Friday, April 25, 2008

KBattleship


While it's hard to take serious, KBattleship* is actually the best KDE game I've played so far. Sure, it's a simple game from the getty-up and nothing is added feature-wise that makes it any deeper than the board game. But it works, it's not a hideous C.H.U.D. (this is not a C.H.U.D. reference, but rather a Clerks II reference, since I'm referring to the fact that KBattleship is not ugly, and not claiming that it doesn't kill people due to mutation (it may)), and it's kinda fun.

How does it play? Oh, come on - you know how it plays. There's a grid. You place a couple of shifts on that grid, of varying sizes. Your opponent does the same. Then you randomly pick spots of your opponents grid to blow the hell up, in the hopes of thoroughly decimating their fleet of battleships.

That's all there is to KBattleship. It doesn't add any weird modes of play, or power-ups, or anything at all, really. It's just a game of Battleship (that's right, I italicize game titles, but not board-game titles). On the other hand, it's a game of Battleship that features an AI opponent and support for network multi-player, so it's better than the board-game, all other things being equal.

And they are! The field of play is sprite-based, so it's not uber-sexy 3D but it's exactly what you get with the board-game: chunks of ship and ocean to be utilized as you see fit. Since the board-game is basically tile-based, you lose nothing whatsoever in the translation, and gain the ability to play it alone or with friends in Antarctica.
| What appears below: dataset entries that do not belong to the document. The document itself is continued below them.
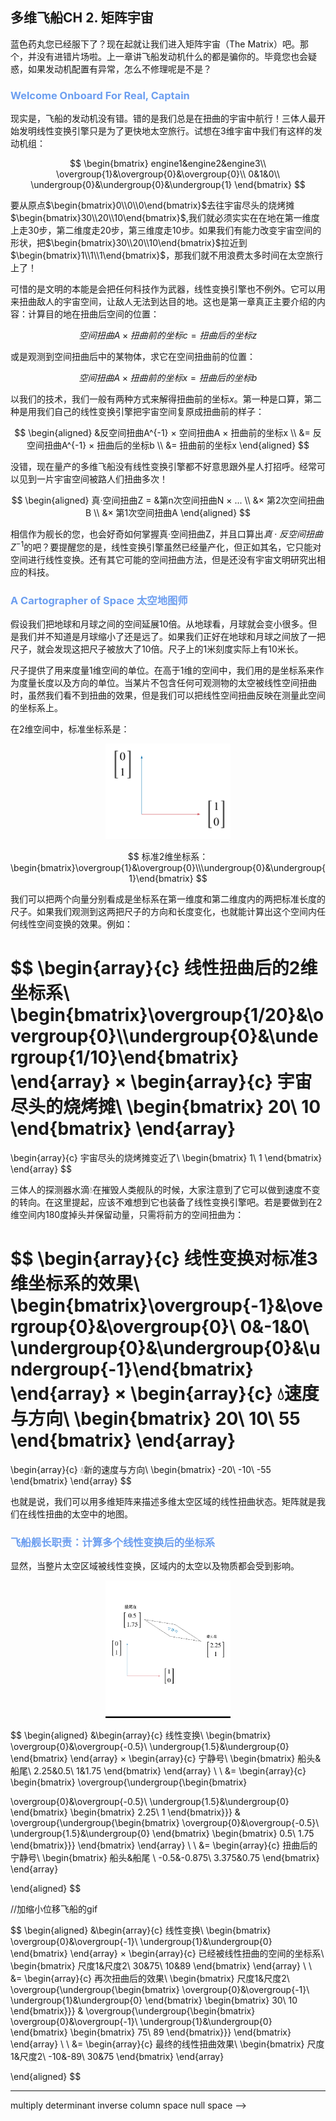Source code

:## 多维飞船CH 2. 矩阵宇宙

蓝色药丸您已经服下了？现在起就让我们进入矩阵宇宙（The Matrix）吧。那个，并没有进错片场啦。上一章讲飞船发动机什么的都是骗你的。毕竟您也会疑惑，如果发动机配置有异常，怎么不修理呢是不是？

### <span style="color:#6c9ef0" /> **Welcome Onboard For Real, Captain**

现实是，飞船的发动机没有错。错的是我们总是在扭曲的宇宙中航行！三体人最开始发明线性变换引擎只是为了更快地太空旅行。试想在3维宇宙中我们有这样的发动机组：

$$
\begin{bmatrix}
engine1&engine2&engine3\\ 
\overgroup{1}&\overgroup{0}&\overgroup{0}\\
0&1&0\\
\undergroup{0}&\undergroup{0}&\undergroup{1}
\end{bmatrix}
$$

要从原点$\begin{bmatrix}0\\0\\0\end{bmatrix}$去往宇宙尽头的烧烤摊$\begin{bmatrix}30\\20\\10\end{bmatrix}$,我们就必须实实在在地在第一维度上走30步，第二维度走20步，第三维度走10步。如果我们有能力改变宇宙空间的形状，把$\begin{bmatrix}30\\20\\10\end{bmatrix}$拉近到$\begin{bmatrix}1\\1\\1\end{bmatrix}$，那我们就不用浪费太多时间在太空旅行上了！

可惜的是文明的本能是会把任何科技作为武器，线性变换引擎也不例外。它可以用来扭曲敌人的宇宙空间，让敌人无法到达目的地。这也是第一章真正主要介绍的内容：计算目的地在扭曲后空间的位置：

$$
空间扭曲A × 扭曲前的坐标c = 扭曲后的坐标z
$$

或是观测到空间扭曲后中的某物体，求它在空间扭曲前的位置：

$$
空间扭曲A × 扭曲前的坐标x = 扭曲后的坐标b
$$

以我们的技术，我们一般有两种方式来解得扭曲前的坐标$x$。第一种是口算，第二种是用我们自己的线性变换引擎把宇宙空间复原成扭曲前的样子：

$$
\begin{aligned}
&反空间扭曲A^{-1} × 空间扭曲A × 扭曲前的坐标x \\
&= 反空间扭曲A^{-1} × 扭曲后的坐标b \\
&= 扭曲前的坐标x
\end{aligned}
$$

没错，现在量产的多维飞船没有线性变换引擎都不好意思跟外星人打招呼。经常可以见到一片宇宙空间被路人们扭曲多次！

$$
\begin{aligned}
真·空间扭曲Z = &第n次空间扭曲N × ... \\
&× 第2次空间扭曲B \\
&× 第1次空间扭曲A
\end{aligned}
$$

相信作为舰长的您，也会好奇如何掌握真·空间扭曲Z，并且口算出$真·反空间扭曲Z^{-1}$的吧？要提醒您的是，线性变换引擎虽然已经量产化，但正如其名，它只能对空间进行线性变换。还有其它可能的空间扭曲方法，但是还没有宇宙文明研究出相应的科技。

### <span style="color:#6c9ef0"/> **A Cartographer of Space 太空地图师**

假设我们把地球和月球之间的空间延展10倍。从地球看，月球就会变小很多。但是我们并不知道是月球缩小了还是远了。如果我们正好在地球和月球之间放了一把尺子，就会发现这把尺子被放大了10倍。尺子上的1米刻度实际上有10米长。

尺子提供了用来度量1维空间的单位。在高于1维的空间中，我们用的是坐标系来作为度量长度以及方向的单位。当某片不包含任何可观测物的太空被线性空间扭曲时，虽然我们看不到扭曲的效果，但是我们可以把线性空间扭曲反映在测量此空间的坐标系上。

在2维空间中，标准坐标系是：

<center>
<img width="200" src="https://raw.githubusercontent.com/fengthedroid/spacetravelguide/master/resources/ch2-1.png"/>
</center>

$$
标准2维坐标系：
\begin{bmatrix}\overgroup{1}&\overgroup{0}\\\undergroup{0}&\undergroup{1}\end{bmatrix}
$$

我们可以把两个向量分别看成是坐标系在第一维度和第二维度内的两把标准长度的尺子。如果我们观测到这两把尺子的方向和长度变化，也就能计算出这个空间内任何线性空间变换的效果。例如：

$$
\begin{array}{c}
线性扭曲后的2维坐标系\\
\begin{bmatrix}\overgroup{1/20}&\overgroup{0}\\\undergroup{0}&\undergroup{1/10}\end{bmatrix}
\end{array}
×
\begin{array}{c}
宇宙尽头的烧烤摊\\
\begin{bmatrix}
20\\
10
\end{bmatrix}
\end{array}
=
\begin{array}{c}
宇宙尽头的烧烤摊变近了\\
\begin{bmatrix}
1\\
1
\end{bmatrix}
\end{array}
$$

三体人的探测器水滴💧在摧毁人类舰队的时候，大家注意到了它可以做到速度不变的转向。在这里提起，应该不难想到它也装备了线性变换引擎吧。若是要做到在2维空间内180度掉头并保留动量，只需将前方的空间扭曲为：

$$
\begin{array}{c}
线性变换对标准3维坐标系的效果\\
\begin{bmatrix}\overgroup{-1}&\overgroup{0}&\overgroup{0}\\
0&-1&0\\
\undergroup{0}&\undergroup{0}&\undergroup{-1}\end{bmatrix}
\end{array}
×
\begin{array}{c}
💧速度与方向\\
\begin{bmatrix}
20\\
10\\
55
\end{bmatrix}
\end{array}
=
\begin{array}{c}
💧新的速度与方向\\
\begin{bmatrix}
-20\\
-10\\
-55
\end{bmatrix}
\end{array}
$$

也就是说，我们可以用多维矩阵来描述多维太空区域的线性扭曲状态。矩阵就是我们在线性扭曲的太空中的地图。

### <span style="color:#6c9ef0" /> **飞船舰长职责：计算多个线性变换后的坐标系**

显然，当整片太空区域被线性变换，区域内的太空以及物质都会受到影响。

<center>
<img width="200" src="https://raw.githubusercontent.com/fengthedroid/spacetravelguide/master/resources/ch2-2.gif"/>
</center>

$$
\begin{aligned}
&\begin{array}{c}
   线性变换\\
   \begin{bmatrix} 
\overgroup{0}&\overgroup{-0.5}\\
\undergroup{1.5}&\undergroup{0}
\end{bmatrix}
\end{array}
×
\begin{array}{c}
宁静号\\
\begin{bmatrix} 
船头&船尾\\
2.25&0.5\\
1&1.75
\end{bmatrix}
\end{array}
\\
\\
&=
\begin{array}{c}
   \begin{bmatrix} 
   \overgroup{\undergroup{\begin{bmatrix} 

\overgroup{0}&\overgroup{-0.5}\\
\undergroup{1.5}&\undergroup{0}
\end{bmatrix}
\begin{bmatrix} 
2.25\\
1
\end{bmatrix}}}
&
\overgroup{\undergroup{\begin{bmatrix} 
\overgroup{0}&\overgroup{-0.5}\\
\undergroup{1.5}&\undergroup{0}
\end{bmatrix}
\begin{bmatrix} 
0.5\\
1.75
\end{bmatrix}}}
\end{bmatrix}
\end{array}
\\
\\
&=
\begin{array}{c}
扭曲后的宁静号\\
\begin{bmatrix} 
船头&船尾   \\
-0.5&-0.875\\
3.375&0.75
\end{bmatrix}
\end{array}

\end{aligned}
$$

//加缩小位移飞船的gif

$$
\begin{aligned}
&\begin{array}{c}
   线性变换\\
   \begin{bmatrix} 
\overgroup{0}&\overgroup{-1}\\
\undergroup{1}&\undergroup{0}
\end{bmatrix}
\end{array}
×
\begin{array}{c}
已经被线性扭曲的空间的坐标系\\
\begin{bmatrix} 
尺度1&尺度2\\
30&75\\
10&89
\end{bmatrix}
\end{array}
\\
\\
&=
\begin{array}{c}
再次扭曲后的效果\\
\begin{bmatrix} 
尺度1&尺度2\\
\overgroup{\undergroup{\begin{bmatrix} 
\overgroup{0}&\overgroup{-1}\\
\undergroup{1}&\undergroup{0}
\end{bmatrix}
\begin{bmatrix} 
30\\
10
\end{bmatrix}}}
&
\overgroup{\undergroup{\begin{bmatrix} 
\overgroup{0}&\overgroup{-1}\\
\undergroup{1}&\undergroup{0}
\end{bmatrix}
\begin{bmatrix} 
75\\
89
\end{bmatrix}}}
\end{bmatrix}
\end{array}
\\
\\
&=
\begin{array}{c}
最终的线性扭曲效果\\
\begin{bmatrix} 
尺度1&尺度2\\
-10&-89\\
30&75
\end{bmatrix}
\end{array}

\end{aligned}
$$


-----

multiply
determinant
inverse
column space
null space -->
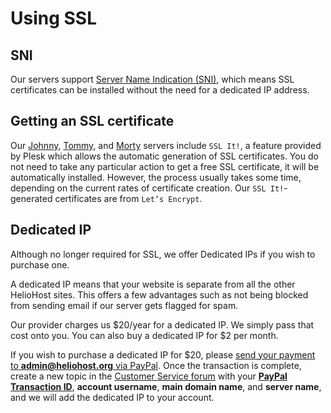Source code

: # Using SSL

## SNI

Our servers support [Server Name Indication (SNI)](https://en.wikipedia.org/wiki/Server_Name_Indication), which means SSL certificates can be installed without the need for a dedicated IP address.

## Getting an SSL certificate

Our [Johnny](/servers/virtual/johnny.md), [Tommy](/servers/virtual/tommy.md), and [Morty](/servers/virtual/morty.md) servers include `SSL It!`, a feature provided by Plesk which allows the automatic generation of SSL certificates. You do not need to take any particular action to get a free SSL certificate, it will be automatically installed. However, the process usually takes some time, depending on the current rates of certificate creation. Our `SSL It!`-generated certificates are from `Let’s Encrypt`.

## Dedicated IP

Although no longer required for SSL, we offer Dedicated IPs if you wish to purchase one.

A dedicated IP means that your website is separate from all the other HelioHost sites. This offers a few advantages such as not being blocked from sending email if our server gets flagged for spam.

Our provider charges us $20/year for a dedicated IP. We simply pass that cost onto you. You can also buy a dedicated IP for $2 per month.

If you wish to purchase a dedicated IP for $20, please [send your payment to **admin@heliohost.org** via PayPal](https://www.paypal.me/HelioHost). Once the transaction is complete, create a new topic in the [Customer Service forum](http://helionet.org/index/forum/45-customer-service/) with your **[PayPal Transaction ID](accounts/donation-increase-storage.md#paypal-transaction-id)**, **account username**, **main domain name**, and **server name**, and we will add the dedicated IP to your account.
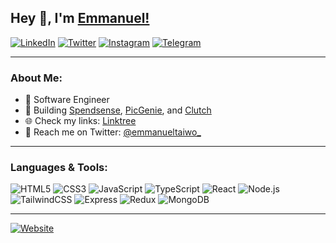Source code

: ## Hey 👋, I'm [Emmanuel!](https://github.com/emmanueltaiwo/)

[![LinkedIn](https://img.shields.io/badge/LinkedIn-0e76a8?style=flat&logo=linkedin&logoColor=white)](https://www.linkedin.com/in/emmanueloluwafunso/)
[![Twitter](https://img.shields.io/badge/Twitter-00acee?style=flat&logo=twitter&logoColor=white)](https://twitter.com/emmanueltaiwo_)
[![Instagram](https://img.shields.io/badge/Instagram-e4405f?style=flat&logo=instagram&logoColor=white)](https://www.instagram.com/iamemmzy_/)
[![Telegram](https://img.shields.io/badge/Telegram-0088cc?style=flat&logo=telegram&logoColor=white)](https://t.me/iamemmzy)

---

### About Me:
- 💼 Software Engineer
- 🚀 Building [Spendsense](https://spendsense.com.ng), [PicGenie](https://picgenie.vercel.app), and [Clutch](https://cluthapp.vercel.app)
- 🌐 Check my links: [Linktree](https://linktr.ee/taiwoemmanuel)
- 💬 Reach me on Twitter: [@emmanueltaiwo_](https://twitter.com/emmanueltaiwo_)

---

### Languages & Tools:

<img src="https://img.shields.io/badge/HTML5-E34F26?style=flat-square&logo=html5&logoColor=white" alt="HTML5" /> 
<img src="https://img.shields.io/badge/CSS3-1572B6?style=flat-square&logo=css3&logoColor=white" alt="CSS3" />
<img src="https://img.shields.io/badge/JavaScript-F7DF1E?style=flat-square&logo=javascript&logoColor=black" alt="JavaScript" />
<img src="https://img.shields.io/badge/TypeScript-007ACC?style=flat-square&logo=typescript&logoColor=white" alt="TypeScript" />
<img src="https://img.shields.io/badge/React-20232A?style=flat-square&logo=react&logoColor=61DAFB" alt="React" /> 
<img src="https://img.shields.io/badge/Node.js-43853D?style=flat-square&logo=node.js&logoColor=white" alt="Node.js" />
<img src="https://img.shields.io/badge/Tailwind_CSS-38B2AC?style=flat-square&logo=tailwind-css&logoColor=white" alt="TailwindCSS" /> 
<img src="https://img.shields.io/badge/Express.js-404D59?style=flat-square" alt="Express" /> 
<img src="https://img.shields.io/badge/Redux-593D88?style=flat-square&logo=redux&logoColor=white" alt="Redux" />
<img src="https://img.shields.io/badge/MongoDB-4EA94B?style=flat-square&logo=mongodb&logoColor=white" alt="MongoDB" />

---

[![Website](https://img.shields.io/badge/Website-3b5998?style=flat-square&logo=google-chrome&logoColor=white)](https://dev.emmanueltaiwo.com.ng/)
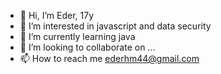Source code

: - 👋 Hi, I’m Eder, 17y
- 👀 I’m interested in javascript and data security
- 🌱 I’m currently learning java
- 💞️ I’m looking to collaborate on ...
- 📫 How to reach me ederhm44@gmail.com

 
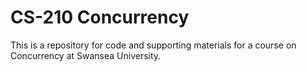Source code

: # CS-210 Concurrency

This is a repository for code and supporting materials for a course on Concurrency at Swansea University.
The sound is better than the talking version of the board-game, despite the fact that it does not talk. The explosion sounds are nice n' bassy, compared to that tinny crap-speaker mess I heard on the TV commercials back in the day. The sound of a missed shot, a shot scored on your opponent, and a shot scored by your opponent are all different in a lovable way. You get a basic explosion sound when you hit the other guy, but when you get hit, there's a hull-ringing clang of explosiveness that lets you know bad things are afoot.

To sum up in a slightly anti-climactic way, KBattleship is another game that I'm sad won't really appeal to anyone. Because really, who the hell is dying for a chance to play Battleship on their damn computer? On the plus side, I feel less guilty about not recommending it because it's really simple and I suspect that it didn't take all that much work (comparatively speaking).

If you are, by some strange chance, longing to play Milton Bradley's classic on your Linux box, KBattleship is everything you could want. Unless you want shiny happy pretty graphics that don't really add anything, of course, in which case you will probably be disappointed by 90% of what the open-source community offers anyway.

*Yeah, for the record, the screenshots on the official page on the KDE Games site look nothing like the version you get from the repositories. I hate to keep bringing this up, but I think this version I played (that you get from the repositories) is woefully out of date. Just, y'know, for the record.